Missourians spent
10 days sharing Gospel
By Brian Koonce
Staff Writer
VANCOUVER, British Columbia– For one team returning home from the Olympic Winter Games, success meant something other than a bronze, silver or even gold medal. For them, 4,000 cups of hot chocolate were worth “more than gold.”
A team of nine from First Baptist Church, California, spent 10 days in the Olympic City ministering to local residents through something as simple as a warm cup of hot chocolate as they battled the influx of huge crowds.
“We called it ‘radical hospitality,’” said Gene Eulinger, the team’s leader.
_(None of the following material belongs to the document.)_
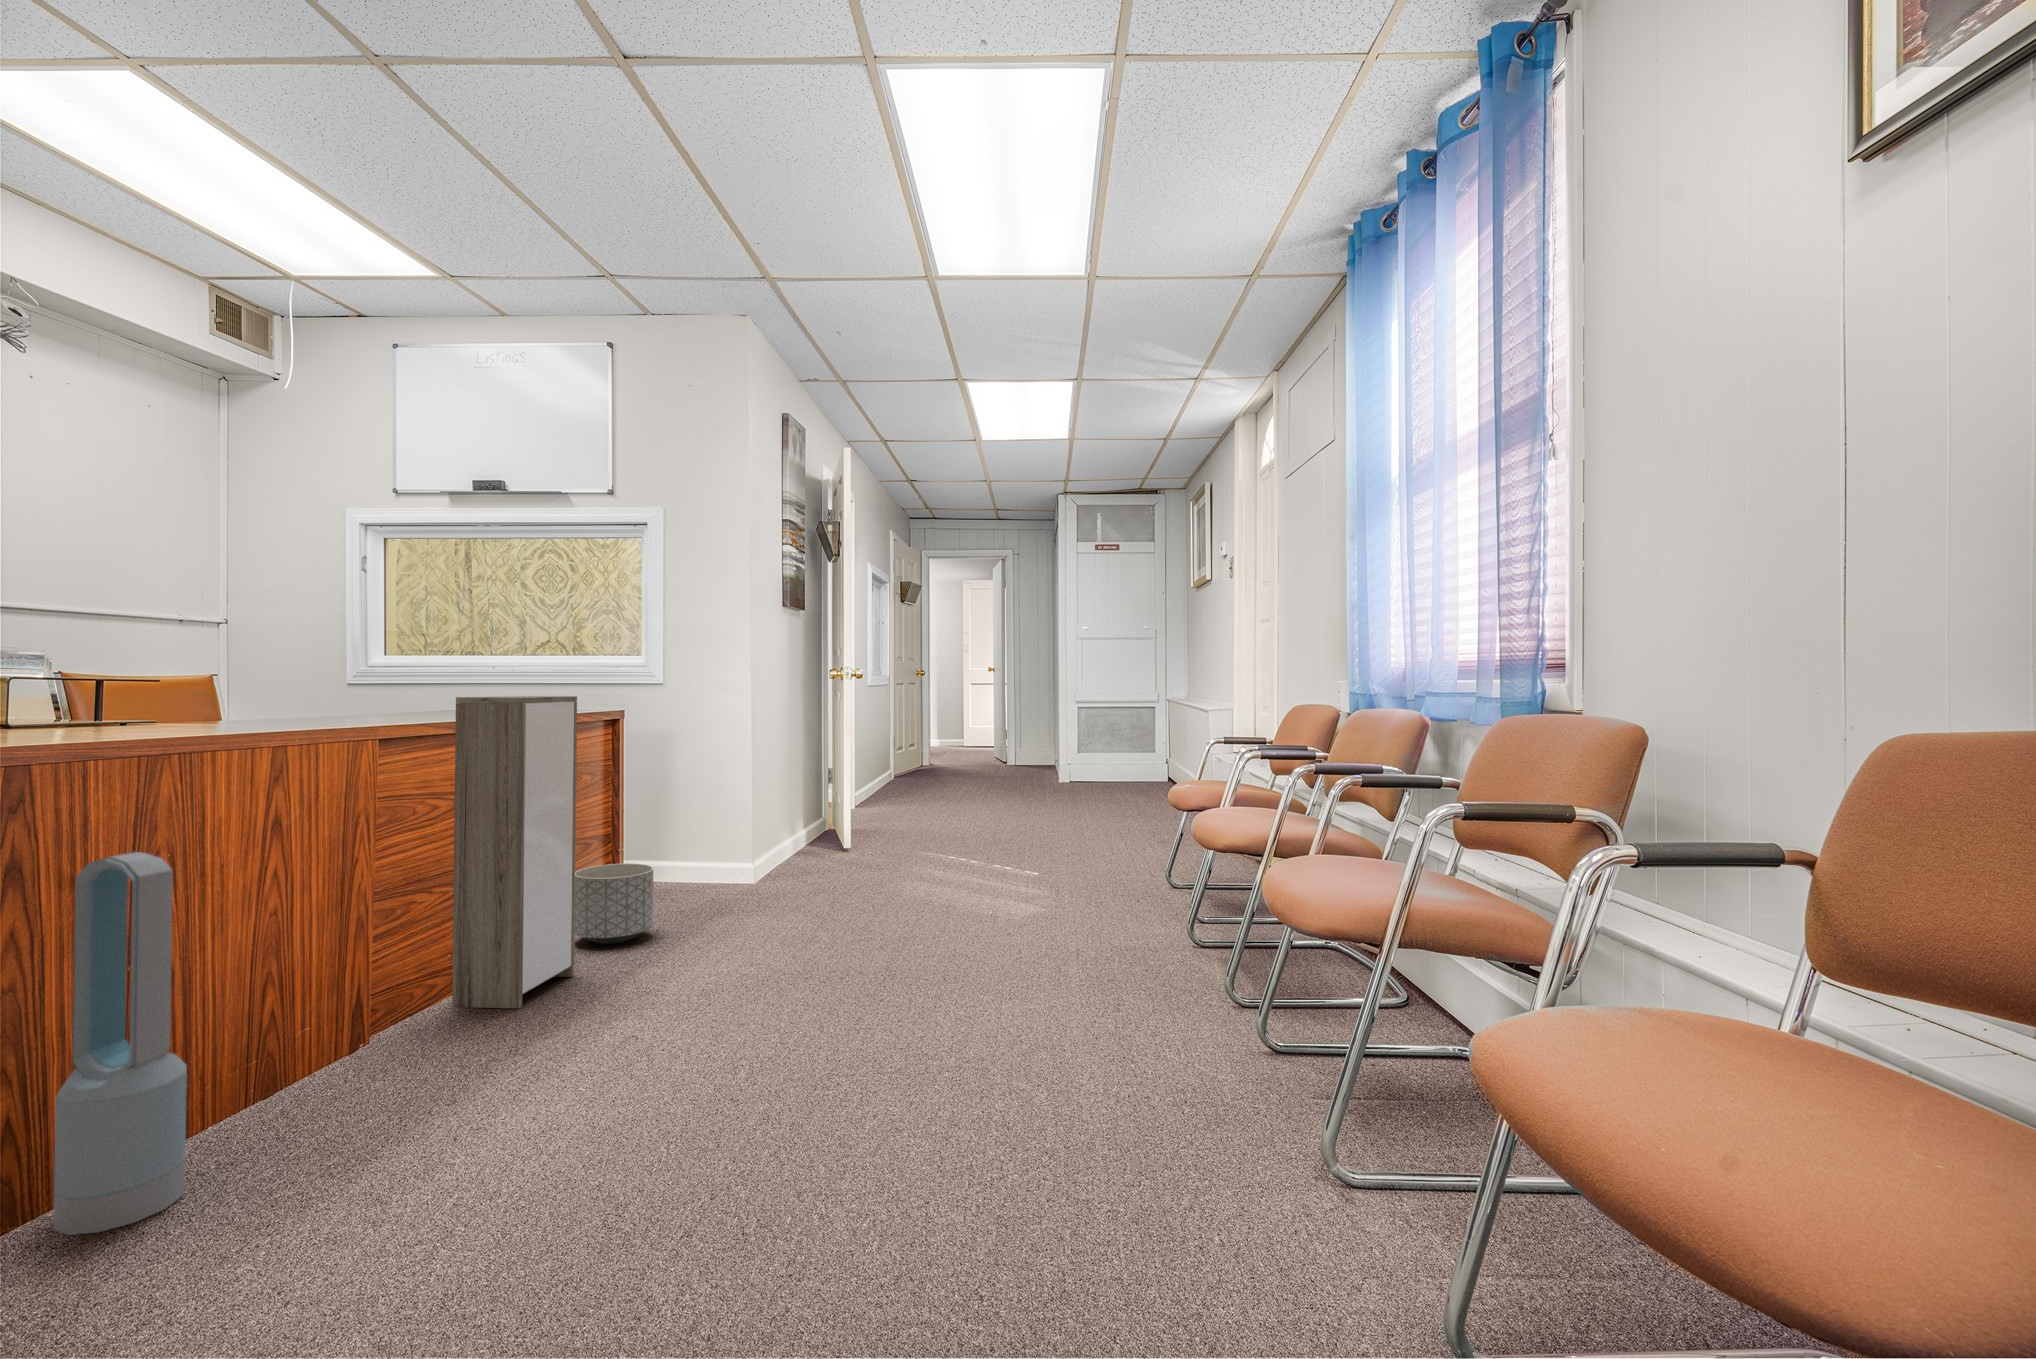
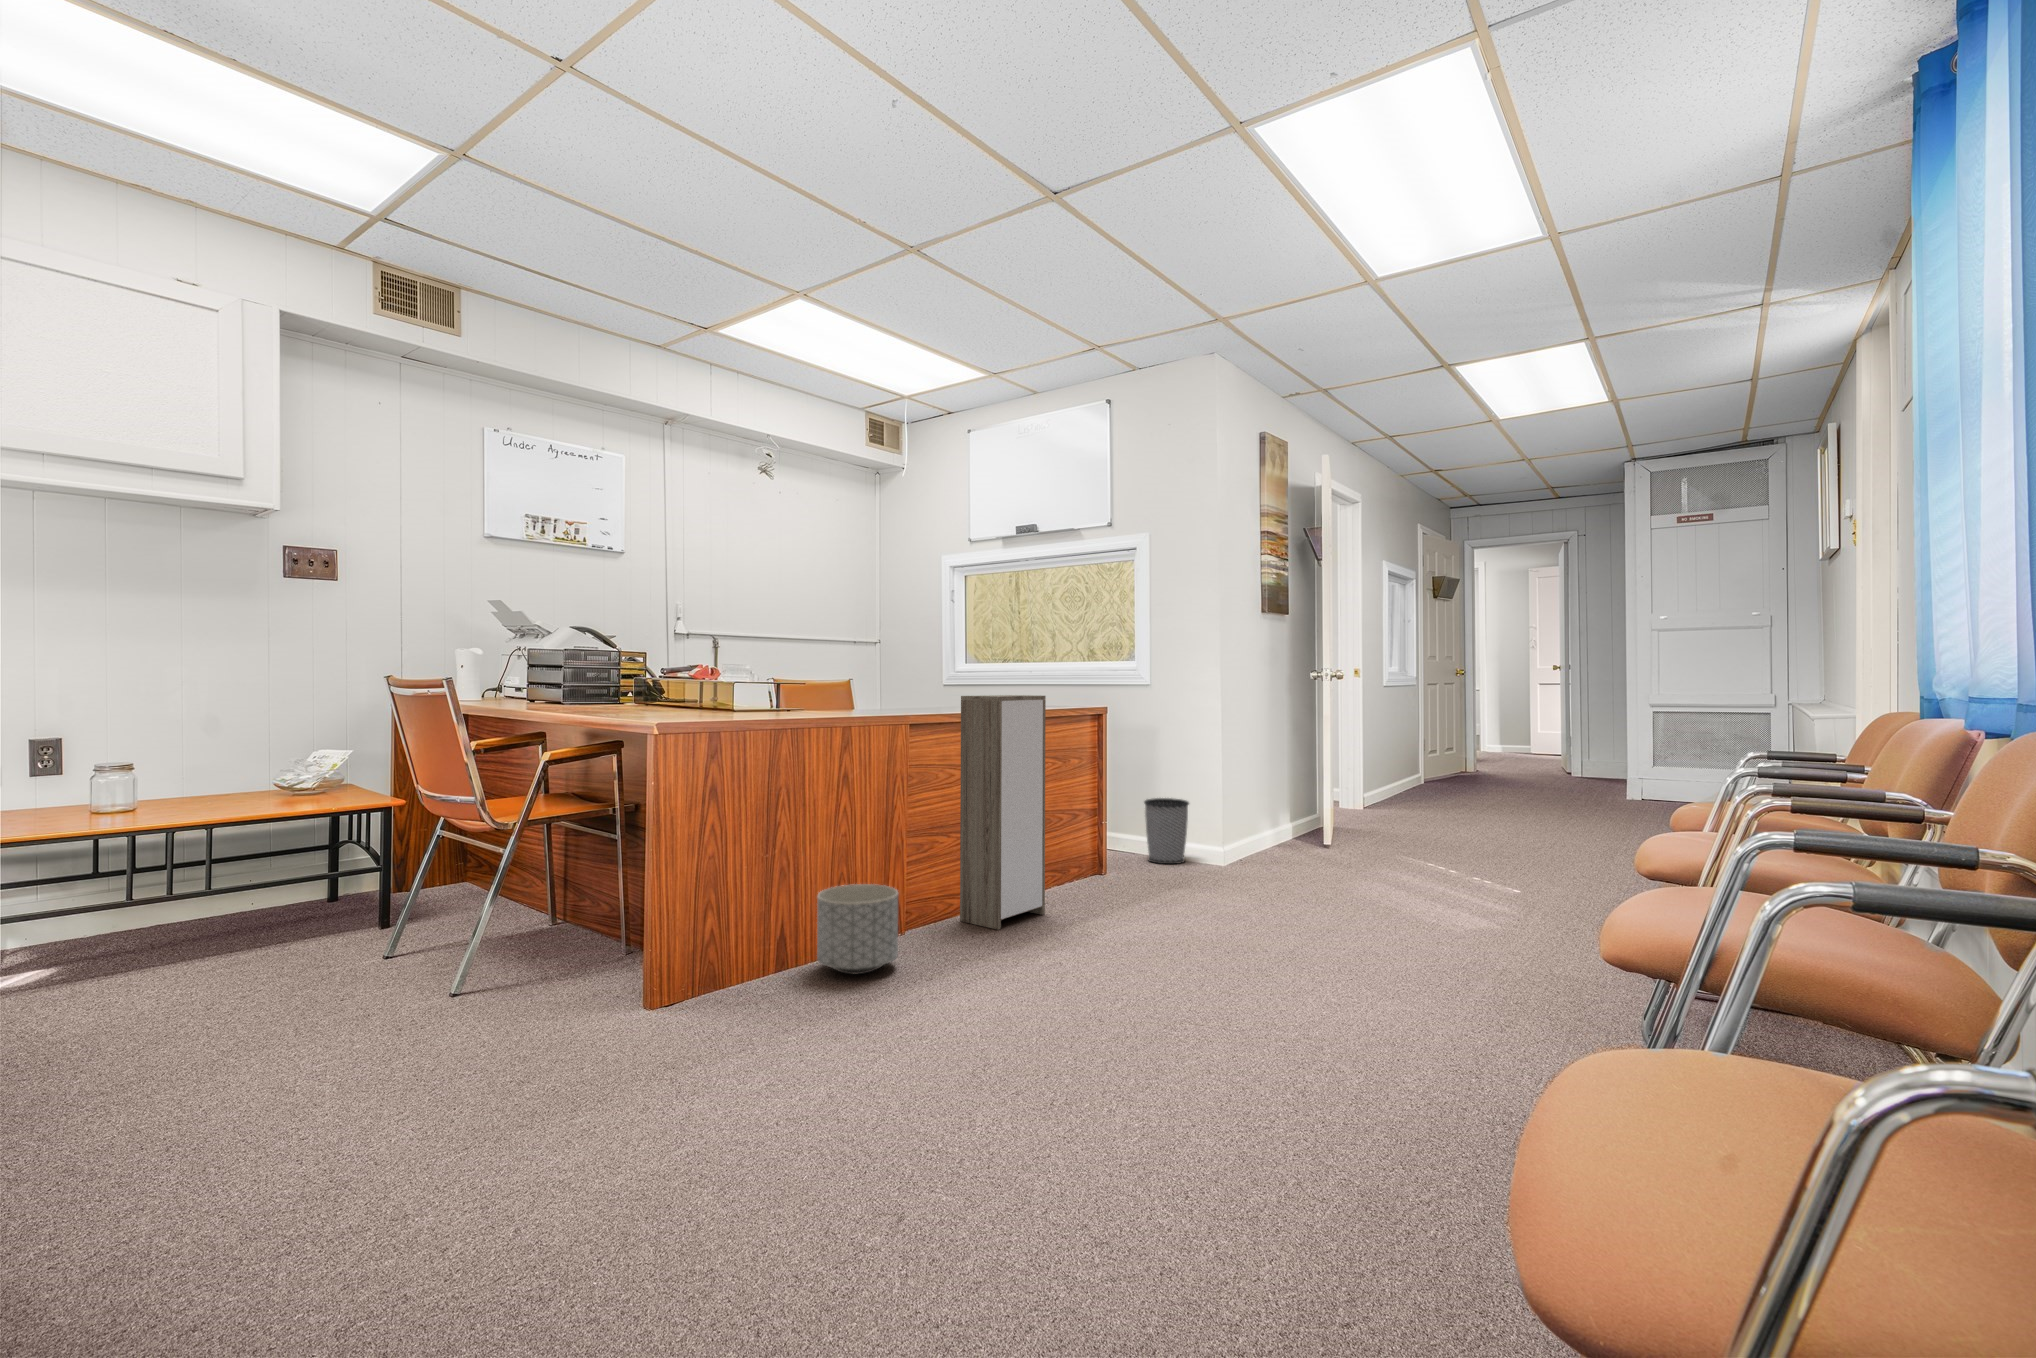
wastebasket: none [663,814,718,891] -> present [1144,798,1189,864]
air purifier: present [53,852,187,1235] -> none [728,787,786,1004]
planter: present [575,863,653,944] -> present [817,884,898,974]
This is the second Olympic Games a team from First California has partnered with More Than Gold, an interdenominational ministry associated with the North American Mission Board and the Canadian National Baptist Convention. More than Gold’s mission is to minister directly to the host community, rather than the athletes or hundreds of thousands of visitors from around the globe. In 2002, Eulinger was part of a team from California that went to the Winter Games in Salt Lake City. When he realized the Games were going to be relatively close to home again, he and others decided they would participate again.
The California team was assigned to a sky train (mass transit) station in a Vancouver neighborhood called Yaletown, away from the sporting events, but not away from the crowds. For 10 days they handed out hot chocolate and water and made balloon animals for children in line.
“We rode the train 55 minutes each way to get to our station,” Eulinger said. “You sat next to two different people and had an hour to find out about them and tell them your testimony. We were just planting seeds.”
Eulinger’s wife, Diane, said the talking with the people of Vancouver on the train was her favorite part of their time in Canada.
“We feel like that’s where God used us the most,” she said. “Many of them couldn’t quite grasp that we paid our own way and that we were here because we wanted to be. That made it easy to give a testimony.”
What was not easy was getting the hot chocolate into the hands of the thousands standing in lines.
“We had to fill cambros with boiled water in a kitchen eight blocks way, then four men carried them to the station where we mixed the hot chocolate,” Diane said. “We made up to five trips back and forth in a four-hour shift.”
“Vancouver is very hilly,” Gene said, “and it wasn’t very easy. Luckily after that first day the Salvation Army got us a cart to use.”
Part of the Olympic experience is trading commemorative pins, and that was another “in” the More Than Gold teams used. They handed out nearly 400 More Than Gold pins that were color coded to help them share the Gospel the tract with it. “Somebody would see our pins on lanyard and ask if we had any we wanted to trade, and that would open up an opportunity to talk with them a little more,” Gene said. “We always gave them the pin – not traded for it – and explained to them what all the colors meant.”
The team had been warned that the people were very tolerant when it came to religion, but they subscribed to a philosophy that said “you do what you want, and don’t bother me.”
“Personally, I had zero negative responses,” Gene said.
No one in their group got to lead anyone to the Lord, but others of the 1,000-plus More Than Gold team did, mostly through the pins.
Four of the group got to watch one of the U.S. men’s hockey games, and another pair got to view a medal ceremony after one of the hot chocolate recipients insisted they take his tickets.
“I don’t feel like I missed anything,” Gene said. “That wasn’t the purpose of the trip. I was where the people were. Besides, I got to watch some of the games on TV when I got back home.”
Of course, they did get to see the Olympic Cauldron, the rings and other sites of Vancouver. But even then, it was an opportunity to share the love of Christ through “radical hospitality.”
Over at the torch people were taking pictures of their families, so we’d offer to take the picture so everyone could be in the shot,” Gene said.
First California is already talking about talking a team to the 2012 Summer Games in London.
“I think everyone would say it’s worthwhile and that they’d be willing to go back and do it again,” Gene said.